Qin Yanan, Yi Daiyao, Chen Xianghao, Guan Yuanfang
Department of Computational Medicine and Bioinformatics, University of Michigan Medical School, Ann Arbor, MI 48109, USA.
NAR Genom Bioinform. 2021 Oct 4;3(4):lqab089. doi: 10.1093/nargab/lqab089. eCollection 2021 Dec.
More than 110 000 publications have used microarrays to decipher phenotype-associated genes, clinical biomarkers and gene functions. Microarrays rely on digital assaying the fluorescence signals of arrays. In this study, we retrospectively constructed raw images for 37 724 published microarray data, and developed deep learning algorithms to automatically detect systematic defects. We report that an alarming amount of 26.73% of the microarray-based studies are affected by serious imaging defects.

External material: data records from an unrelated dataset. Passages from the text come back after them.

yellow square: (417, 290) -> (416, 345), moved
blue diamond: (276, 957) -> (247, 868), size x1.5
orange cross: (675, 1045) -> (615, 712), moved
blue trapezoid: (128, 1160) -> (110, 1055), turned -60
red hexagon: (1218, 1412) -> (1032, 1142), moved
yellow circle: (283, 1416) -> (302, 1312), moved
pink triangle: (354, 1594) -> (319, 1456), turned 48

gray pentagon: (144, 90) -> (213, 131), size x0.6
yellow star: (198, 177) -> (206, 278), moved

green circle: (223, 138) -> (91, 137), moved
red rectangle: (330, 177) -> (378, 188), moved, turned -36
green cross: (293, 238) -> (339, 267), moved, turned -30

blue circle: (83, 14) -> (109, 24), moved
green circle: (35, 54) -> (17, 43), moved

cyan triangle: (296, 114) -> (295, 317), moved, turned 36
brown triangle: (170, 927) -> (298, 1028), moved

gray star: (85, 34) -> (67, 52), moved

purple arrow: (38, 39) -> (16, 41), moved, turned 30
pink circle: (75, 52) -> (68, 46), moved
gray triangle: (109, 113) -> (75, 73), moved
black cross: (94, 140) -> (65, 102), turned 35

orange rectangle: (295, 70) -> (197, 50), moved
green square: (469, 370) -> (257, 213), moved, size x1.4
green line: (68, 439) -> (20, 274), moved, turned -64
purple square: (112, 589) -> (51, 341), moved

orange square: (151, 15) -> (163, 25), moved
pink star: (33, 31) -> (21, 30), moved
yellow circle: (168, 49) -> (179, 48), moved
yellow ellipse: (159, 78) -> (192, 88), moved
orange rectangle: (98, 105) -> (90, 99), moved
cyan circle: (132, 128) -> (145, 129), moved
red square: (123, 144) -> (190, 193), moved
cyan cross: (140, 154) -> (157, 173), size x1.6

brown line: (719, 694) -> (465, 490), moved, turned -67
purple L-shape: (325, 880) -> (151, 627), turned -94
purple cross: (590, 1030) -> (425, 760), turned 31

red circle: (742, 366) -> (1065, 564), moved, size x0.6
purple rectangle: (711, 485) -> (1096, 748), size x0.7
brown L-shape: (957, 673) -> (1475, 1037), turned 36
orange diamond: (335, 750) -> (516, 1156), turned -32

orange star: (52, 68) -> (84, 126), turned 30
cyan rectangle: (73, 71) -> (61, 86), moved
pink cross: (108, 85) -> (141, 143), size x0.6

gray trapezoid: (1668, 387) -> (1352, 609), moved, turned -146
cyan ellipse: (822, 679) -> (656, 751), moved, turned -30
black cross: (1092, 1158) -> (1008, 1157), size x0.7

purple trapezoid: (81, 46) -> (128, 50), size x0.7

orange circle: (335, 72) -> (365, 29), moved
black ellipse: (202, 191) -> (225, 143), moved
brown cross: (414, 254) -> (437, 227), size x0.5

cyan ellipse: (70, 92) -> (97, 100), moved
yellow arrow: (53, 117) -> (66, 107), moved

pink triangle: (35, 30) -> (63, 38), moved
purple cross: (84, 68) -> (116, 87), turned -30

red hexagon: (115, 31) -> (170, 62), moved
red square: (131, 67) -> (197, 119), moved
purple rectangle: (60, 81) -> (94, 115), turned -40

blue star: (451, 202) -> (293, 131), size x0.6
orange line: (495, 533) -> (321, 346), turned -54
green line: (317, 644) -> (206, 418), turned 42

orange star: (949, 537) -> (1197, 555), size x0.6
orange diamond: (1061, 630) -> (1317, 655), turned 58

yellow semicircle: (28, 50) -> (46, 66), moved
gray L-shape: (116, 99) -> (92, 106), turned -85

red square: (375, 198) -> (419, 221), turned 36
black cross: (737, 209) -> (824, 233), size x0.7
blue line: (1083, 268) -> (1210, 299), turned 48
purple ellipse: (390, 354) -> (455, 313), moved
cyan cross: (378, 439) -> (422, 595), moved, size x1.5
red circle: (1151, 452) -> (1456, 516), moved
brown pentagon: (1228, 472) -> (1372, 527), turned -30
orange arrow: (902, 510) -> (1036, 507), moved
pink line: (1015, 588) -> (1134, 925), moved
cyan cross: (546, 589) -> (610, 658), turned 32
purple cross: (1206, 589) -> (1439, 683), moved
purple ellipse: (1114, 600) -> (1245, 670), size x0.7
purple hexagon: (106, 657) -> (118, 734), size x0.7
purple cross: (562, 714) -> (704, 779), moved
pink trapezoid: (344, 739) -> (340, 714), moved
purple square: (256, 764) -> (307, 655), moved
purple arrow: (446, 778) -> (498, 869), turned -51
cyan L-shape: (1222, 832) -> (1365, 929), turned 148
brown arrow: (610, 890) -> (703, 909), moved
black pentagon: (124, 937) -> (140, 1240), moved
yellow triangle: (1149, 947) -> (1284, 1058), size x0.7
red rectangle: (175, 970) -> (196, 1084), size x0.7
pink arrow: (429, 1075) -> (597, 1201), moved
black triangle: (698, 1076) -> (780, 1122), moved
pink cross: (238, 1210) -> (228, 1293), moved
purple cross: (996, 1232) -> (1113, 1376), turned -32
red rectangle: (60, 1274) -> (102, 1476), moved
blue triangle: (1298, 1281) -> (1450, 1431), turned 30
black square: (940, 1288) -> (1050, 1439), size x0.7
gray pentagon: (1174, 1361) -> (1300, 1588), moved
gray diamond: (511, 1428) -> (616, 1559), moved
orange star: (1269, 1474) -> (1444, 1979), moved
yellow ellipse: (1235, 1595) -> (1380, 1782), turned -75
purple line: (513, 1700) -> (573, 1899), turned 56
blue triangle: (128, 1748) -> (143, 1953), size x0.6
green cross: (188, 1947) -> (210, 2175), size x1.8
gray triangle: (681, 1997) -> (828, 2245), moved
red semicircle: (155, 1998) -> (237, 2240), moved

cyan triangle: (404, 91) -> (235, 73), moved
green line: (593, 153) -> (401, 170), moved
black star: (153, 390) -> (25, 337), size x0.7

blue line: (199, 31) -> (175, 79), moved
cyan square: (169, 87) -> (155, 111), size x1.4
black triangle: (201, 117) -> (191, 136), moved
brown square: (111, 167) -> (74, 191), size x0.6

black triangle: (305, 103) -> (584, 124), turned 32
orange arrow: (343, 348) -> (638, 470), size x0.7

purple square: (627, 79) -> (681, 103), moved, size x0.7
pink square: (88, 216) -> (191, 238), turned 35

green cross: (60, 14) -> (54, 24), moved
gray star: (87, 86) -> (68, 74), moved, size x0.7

By literature mining, we found that publications associated with these affected microarrays have reported disproportionately more biological discoveries on the genes in the contaminated areas compared to other genes. 28.82% of the gene-level conclusions reported in these publications were based on measurements falling into the contaminated area, indicating severe, systematic problems caused by such contaminations. We provided the identified published, problematic datasets, affected genes and the imputed arrays as well as software tools for scanning such contamination that will become essential to future studies to scrutinize and critically analyze microarray data.
超过11万篇出版物使用微阵列来解读与表型相关的基因、临床生物标志物和基因功能。微阵列依靠对阵列的荧光信号进行数字检测。在本研究中,我们回顾性地为37724篇已发表的微阵列数据构建了原始图像,并开发了深度学习算法来自动检测系统缺陷。我们报告称,高达26.73%的基于微阵列的研究受到严重成像缺陷的影响。通过文献挖掘,我们发现,与这些受影响的微阵列相关的出版物报告的受污染区域基因的生物学发现比其他基因多得多。这些出版物中报告的28.82%的基因水平结论是基于落入受污染区域的测量数据,表明此类污染导致了严重的系统性问题。我们提供了已识别的有问题的已发表数据集、受影响的基因、插补阵列以及用于扫描此类污染的软件工具,这些对于未来研究仔细审查和批判性分析微阵列数据至关重要。